- [READING TEXT]:
In the most bizarre move of the trade deadline, the Twins went out and bought a starter.

Boston Red Sox v Los Angeles Angels of Anaheim Photo by Stephen Dunn/Getty Images

The Los Angeles Angels entered Monday with a dismal 47-58 record. While they currently employ the best player in baseball, even Mike Trout’s Herculean efforts have not been able to overcome the injuries, bad contracts, and poor play that have plagued the other 39 guys his team has on the 40-man roster. With 14 1/2 games separating the Angels and the first-place Texas Rangers, their decision to move starter Hector Santiago at the trade deadline made sense.

Nothing else about their trade with the Minnesota Twins did, however. The Twins own the worst record in the American League and sent right-handed pitchers Ricky Nolasco and Alex Meyer to Los Angeles in exchange for Santiago and relief prospect Alan Busenitz, a 25th round draft pick in 2013. The Twins also sent $4 million westward to even out the difference in salaries between Santiago and Nolasco.

This deal is bizarre on all accounts, but at least you can squint and see the benefit for the Angels. They dangled Santiago to multiple suitors leading up to the trade deadline, but presumably, and unsurprisingly, received a tepid response (if any at all). They could have bet on Santiago improving at some point in the next year, but he has never posted a FIP below 4.29 and has only once surpassed 1.0 fWAR in a single season in his career. A breakout season in 2017 looks highly unlikely.

- [WORK REQUEST A]:
List every player whom the trade article names as changing teams in the deal between the Twins and the Angels.
The entries that follow come from a different source than the trade article.

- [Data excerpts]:
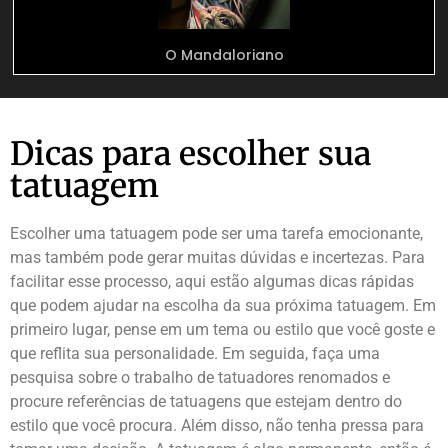
O Mandaloriano
Dicas para escolher sua
tatuagem
Escolher uma tatuagem pode ser uma tarefa emocionante,
mas também pode gerar muitas dúvidas e incertezas. Para
facilitar esse processo, aqui estão algumas dicas rápidas
que podem ajudar na escolha da sua próxima tatuagem. Em
primeiro lugar, pense em um tema ou estilo que você goste e
que reflita sua personalidade. Em seguida, faça uma
pesquisa sobre o trabalho de tatuadores renomados e
procure referências de tatuagens que estejam dentro do
estilo que você procura. Além disso, não tenha pressa para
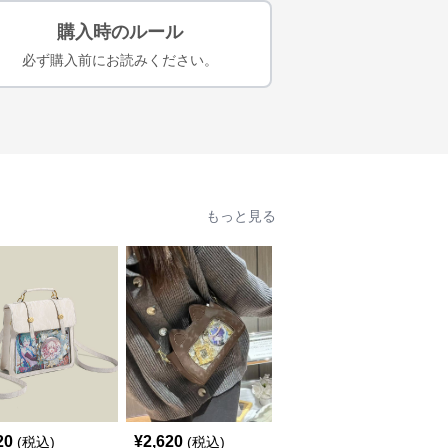
購入時のルール
必ず購入前にお読みください。
もっと見る
20
¥
2,620
¥
3,300
(税込)
(税込)
(税込)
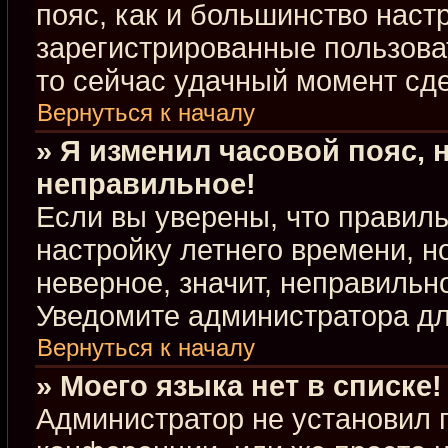
пояс, как и большинство настр
зарегистрированные пользова
то сейчас удачный момент сде
Вернуться к началу
» Я изменил часовой пояс, 
неправильное!
Если вы уверены, что правиль
настройку летнего времени, 
неверное, значит, неправильн
Уведомите администратора д
Вернуться к началу
» Моего языка нет в списке!
Администратор не установил 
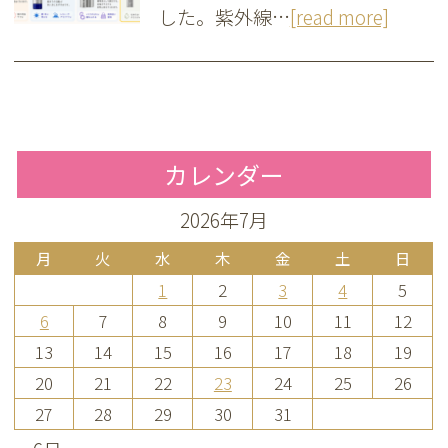
した。紫外線…
[read more]
カレンダー
2026年7月
月
火
水
木
金
土
日
1
2
3
4
5
6
7
8
9
10
11
12
13
14
15
16
17
18
19
20
21
22
23
24
25
26
27
28
29
30
31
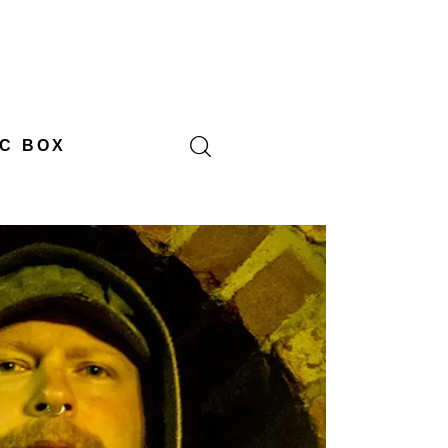
C BOX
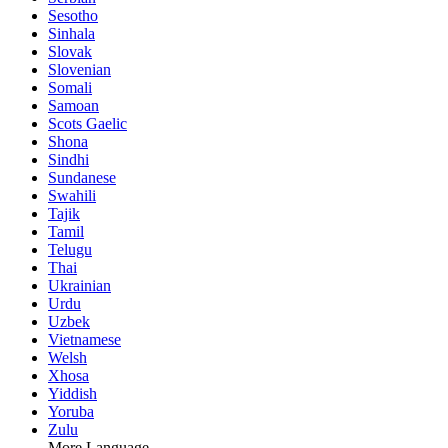
Sesotho
Sinhala
Slovak
Slovenian
Somali
Samoan
Scots Gaelic
Shona
Sindhi
Sundanese
Swahili
Tajik
Tamil
Telugu
Thai
Ukrainian
Urdu
Uzbek
Vietnamese
Welsh
Xhosa
Yiddish
Yoruba
Zulu
More Language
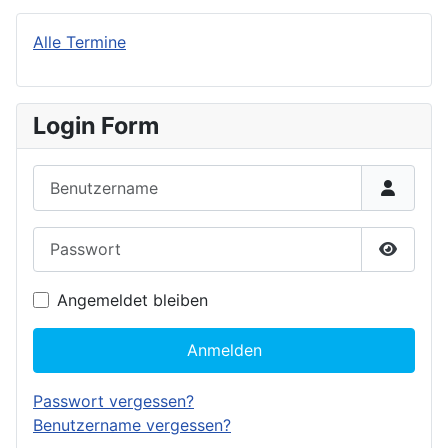
Alle Termine
Login Form
Benutzername
Passwort
Passwor
Angemeldet bleiben
Anmelden
Passwort vergessen?
Benutzername vergessen?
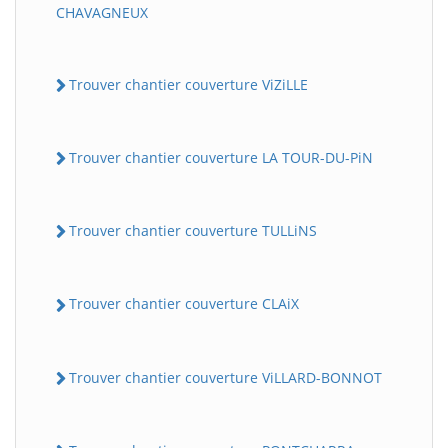
CHAVAGNEUX
Trouver chantier couverture ViZiLLE
Trouver chantier couverture LA TOUR-DU-PiN
Trouver chantier couverture TULLiNS
Trouver chantier couverture CLAiX
Trouver chantier couverture ViLLARD-BONNOT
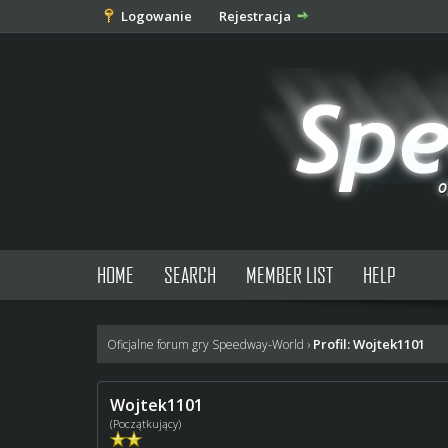
Logowanie
Rejestracja
HOME
SEARCH
MEMBER LIST
HELP
Profil: Wojtek1101
Oficjalne forum gry Speedway-World
›
Wojtek1101
(Początkujący)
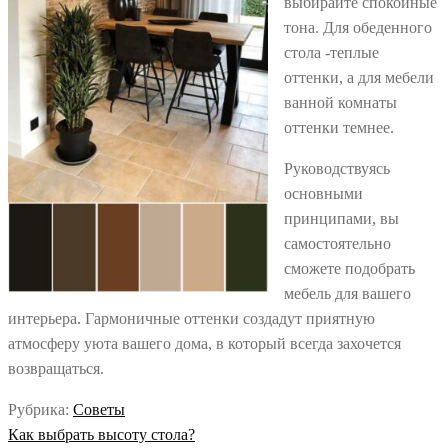
выбирайте спокойные
тона. Для обеденного
стола -теплые
оттенки, а для мебели
ванной комнаты
оттенки темнее.
Руководствуясь
основными
принципами, вы
самостоятельно
сможете подобрать
мебель для вашего
интерьера. Гармоничные оттенки создадут приятную
атмосферу уюта вашего дома, в который всегда захочется
возвращаться.
Рубрика:
Советы
Навигация
Предыдущая
Как выбрать высоту стола?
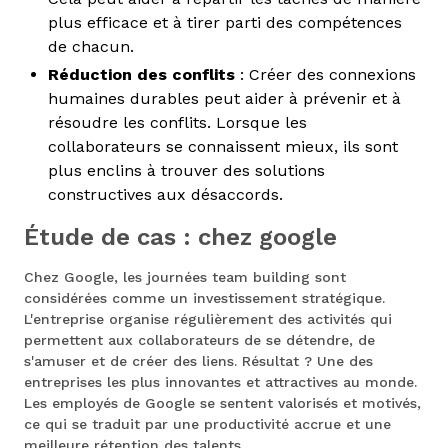
plus efficace et à tirer parti des compétences
de chacun.
Réduction des conflits
: Créer des connexions
humaines durables peut aider à prévenir et à
résoudre les conflits. Lorsque les
collaborateurs se connaissent mieux, ils sont
plus enclins à trouver des solutions
constructives aux désaccords.
Étude de cas : chez google
Chez Google, les journées team building sont
considérées comme un investissement stratégique.
L'entreprise organise régulièrement des activités qui
permettent aux collaborateurs de se détendre, de
s'amuser et de créer des liens. Résultat ? Une des
entreprises les plus innovantes et attractives au monde.
Les employés de Google se sentent valorisés et motivés,
ce qui se traduit par une productivité accrue et une
meilleure rétention des talents.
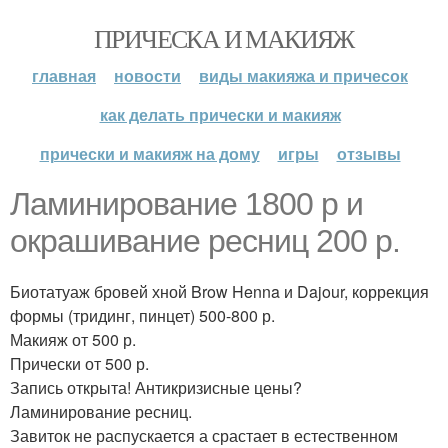
ПРИЧЕСКА И МАКИЯЖ
главная
новости
виды макияжа и причесок
как делать прически и макияж
прически и макияж на дому
игры
отзывы
Ламинирование 1800 р и
окрашивание ресниц 200 р.
Биотатуаж бровей хной Brow Henna и Dajour, коррекция
формы (тридинг, пинцет) 500-800 р.
Макияж от 500 р.
Прически от 500 р.
Запись открыта! Антикризисные цены?
Ламинирование ресниц.
Завиток не распускается а срастает в естественном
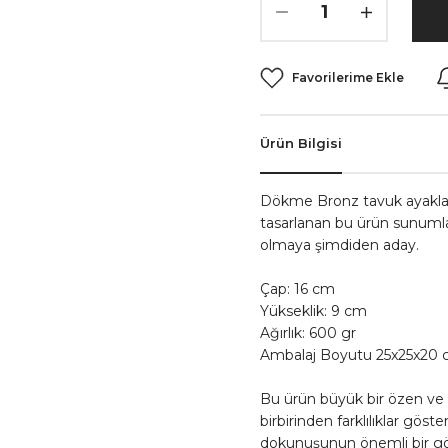
Ürün Bilgisi
Dökme Bronz tavuk ayakla
tasarlanan bu ürün sunumla
olmaya şimdiden aday.
Çap: 16 cm
Yükseklik: 9 cm
Ağırlık: 600 gr
Ambalaj Boyutu 25x25x20
Bu ürün büyük bir özen ve tut
birbirinden farklılıklar gös
dokunuşunun önemli bir göste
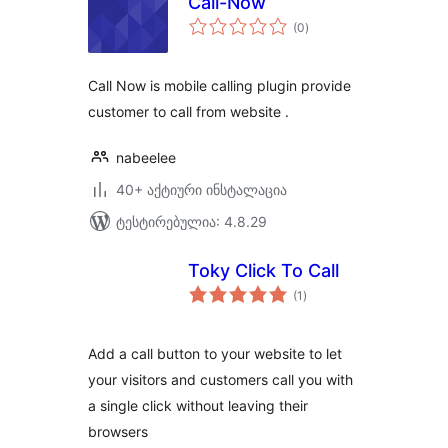
Call-Now
საერთო
(0
)
რეიტინგი
Call Now is mobile calling plugin provide
customer to call from website .
nabeelee
40+ აქტიური ინსტალაცია
ტესტირებულია: 4.8.29
Toky Click To Call
საერთო
(1
)
რეიტინგი
Add a call button to your website to let
your visitors and customers call you with
a single click without leaving their
browsers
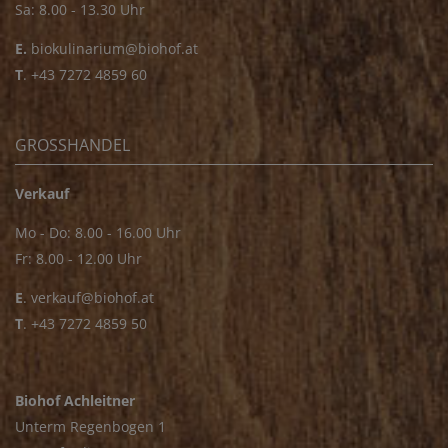
Sa: 8.00 - 13.30 Uhr
E.
biokulinarium@biohof.at
T
.
+43 7272 4859 60
GROSSHANDEL
Verkauf
Mo - Do: 8.00 - 16.00 Uhr
Fr: 8.00 - 12.00 Uhr
E
.
verkauf@biohof.at
T
.
+43 7272 4859 50
Biohof Achleitner
Unterm Regenbogen 1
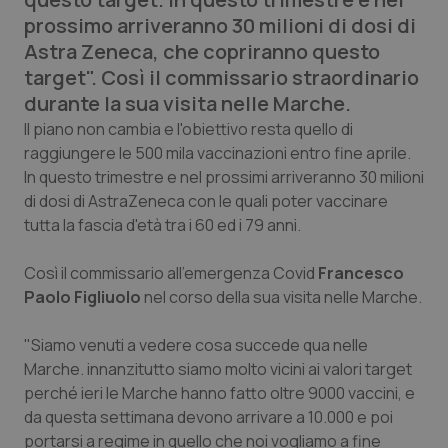
Calabria
Asma & BPCO
prossimo arriveranno 30 milioni di dosi di
Astra Zeneca, che copriranno questo
Campania
Car-T
target". Così il commissario straordinario
durante la sua visita nelle Marche.
Emilia-Romagna
Colesterolo & coronaropatie
Il piano non cambia e l'obiettivo resta quello di
raggiungere le 500 mila vaccinazioni entro fine aprile.
Friuli Venezia Giulia
Dermatite Atopica
In questo trimestre e nel prossimi arriveranno 30 milioni
di dosi di AstraZeneca con le quali poter vaccinare
Lazio
Diabete & glucometri
tutta la fascia d'età tra i 60 ed i 79 anni.
Così il commissario all'emergenza Covid
Francesco
Liguria
Disturbi dell’umore
Paolo Figliuolo
nel corso della sua visita nelle Marche.
Lombardia
Dolore
"Siamo venuti a vedere cosa succede qua nelle
Marche. innanzitutto siamo molto vicini ai valori target
Marche
Donna & Salute
perché ieri le Marche hanno fatto oltre 9000 vaccini, e
da questa settimana devono arrivare a 10.000 e poi
Molise
Epatiti
portarsi a regime in quello che noi vogliamo a fine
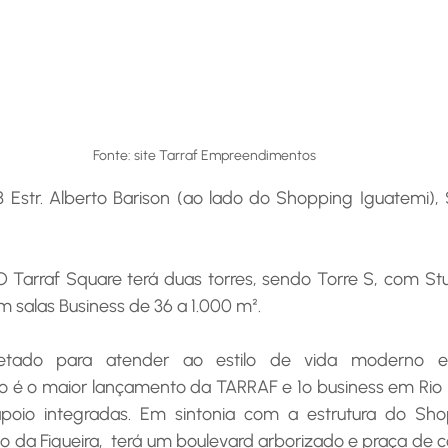
Fonte: site Tarraf Empreendimentos
3 Estr. Alberto Barison (ao lado do Shopping Iguatemi), 
O Tarraf Square terá duas torres, sendo Torre S, com Stu
om salas Business de 36 a 1.000 m².
jetado para atender ao estilo de vida moderno e
é o maior lançamento da TARRAF e 1º business em Rio P
poio integradas. Em sintonia com a estrutura do Shop
do da Figueira,  terá um boulevard arborizado e praça de c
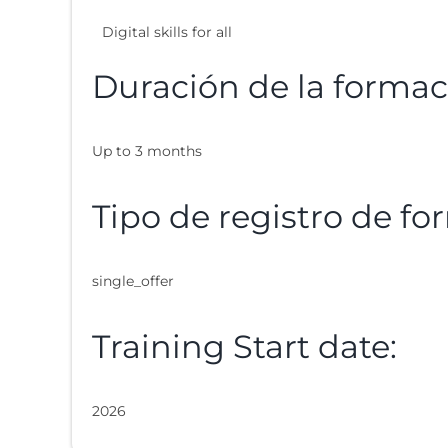
Digital skills for all
Duración de la formac
Up to 3 months
Tipo de registro de fo
single_offer
Training Start date:
2026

- [WORK REQUEST B]:
Reproduce everything in the entries from the start down to the line containing "pesquisa sobre o", including that line, and leave out the pictures.

- [ANSWER AREA A]:
Hector Santiago, Alan Busenitz, Ricky Nolasco, Alex Meyer

- [ANSWER AREA B]:
O Mandaloriano
Dicas para escolher sua
tatuagem
Escolher uma tatuagem pode ser uma tarefa emocionante,
mas também pode gerar muitas dúvidas e incertezas. Para
facilitar esse processo, aqui estão algumas dicas rápidas
que podem ajudar na escolha da sua próxima tatuagem. Em
primeiro lugar, pense em um tema ou estilo que você goste e
que reflita sua personalidade. Em seguida, faça uma
pesquisa sobre o trabalho de tatuadores renomados e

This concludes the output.